I'll be there with some bikes and parts for sale and some free copies of _Ol' Skool Rodz_ and _Car Kulture DeLuxe_, while they last. This show is a laid-back good time. Some cool bikes changed hands there last time.


----------



## American Vintage Bicycle Supply (May 6, 2014)

bump to the top


----------



## Smoopy's (May 6, 2014)

hey guys, well, the weather is not looking so hot for Saturday..I know most shows are "rain or shine" BUT if you have ever been to a show..in the rain..you know full well how much it stinks..SOOOO..we may have a rain date. I'm in talks with LTA right now trying to figure that out,,I'll keep you guys posted


----------



## American Vintage Bicycle Supply (May 8, 2014)

Smoopy's said:


> hey guys, well, the weather is not looking so hot for Saturday..I know most shows are "rain or shine" BUT if you have ever been to a show..in the rain..you know full well how much it stinks..SOOOO..we may have a rain date. I'm in talks with LTA right now trying to figure that out,,I'll keep you guys posted




I'm there no matter what. Always a promising event!


----------



## dorr (May 11, 2014)

*Andy, Thanks for another Great Show!!*

Thanks Andy for another great show and for the frame.  Great turn out and the weather was great!!  Josh thanks for the cool bike and Tyler thanks for the chain guard I love these things.  There was plenty of old bikes on sale and some great deals to be had for sure.  It was good to see everyone and look forward to the fall show.


----------



## BB Rider (May 11, 2014)

*Fun for all!*

 Andy, enjoyed the swap. Lots of great old bikes there for sale and show. Picked up some "smalls"' great deals! Loved the band too!! See you soon 

M & S


----------



## Freqman1 (May 12, 2014)

Did anyone take any pics? V/r Shawn


----------



## bicycle larry (May 12, 2014)

*bicycle pictures*

yes were is the pictures sure like to see some.  from bicycle larry


----------



## decotriumph (May 12, 2014)

*Pictures*



Freqman1 said:


> Did anyone take any pics?
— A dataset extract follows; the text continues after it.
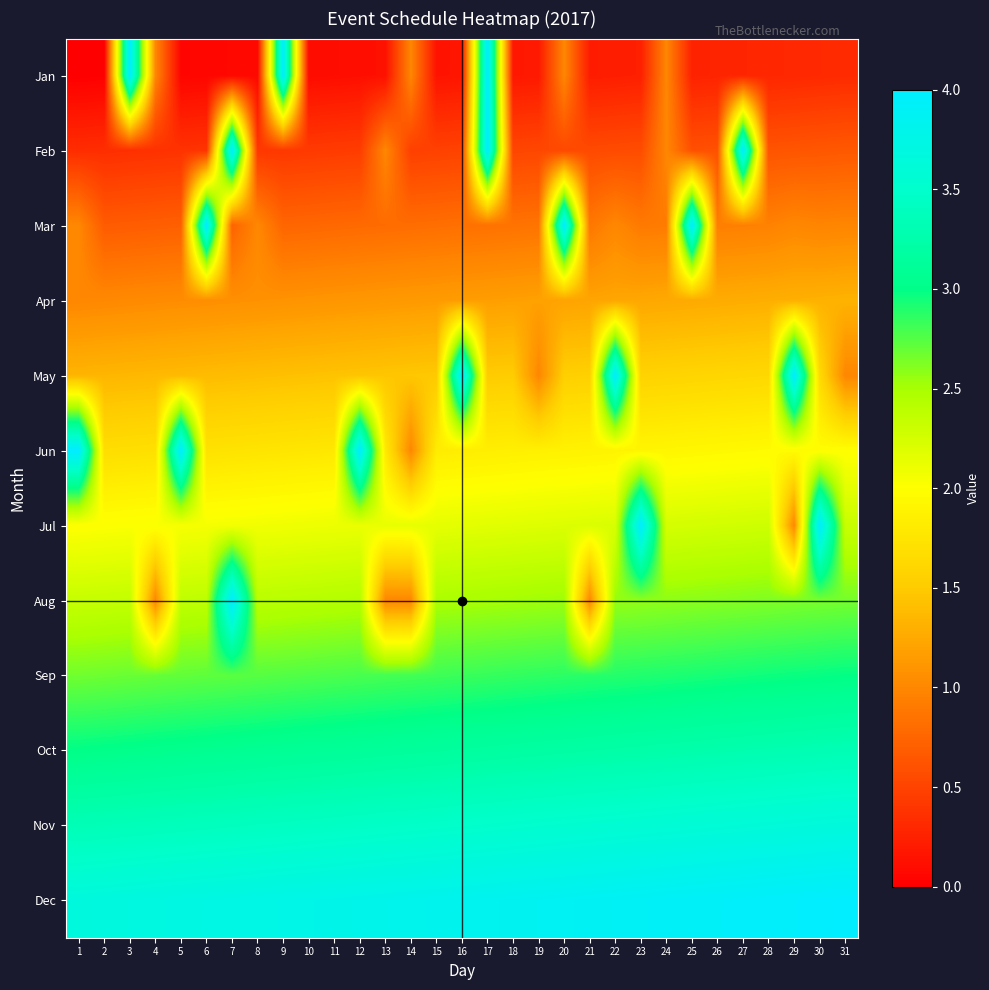

What is the difference between the highest and lowest values at 10?

3.7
V/r Shawn




There are some posted on the RRB site:
http://www.ratrodbikes.com/forum/in...p-shine-may-10th-murfreesboro-tn.81738/page-3


----------



## American Vintage Bicycle Supply (May 12, 2014)




----------



## American Vintage Bicycle Supply (May 12, 2014)




----------



## American Vintage Bicycle Supply (May 12, 2014)

the RRB group shot





















CeeBee & Double Nickle..SERIOUS collectors..


----------



## American Vintage Bicycle Supply (May 12, 2014)




----------



## American Vintage Bicycle Supply (May 12, 2014)




----------



## mike j (May 12, 2014)

Great photos!!! That looks like one fun event. Cee Bee & Double Nickie, where did you stash your Harley's, you have the look. That Silver King w/ the brown tires & orange rims is awesome, what a unique look.


----------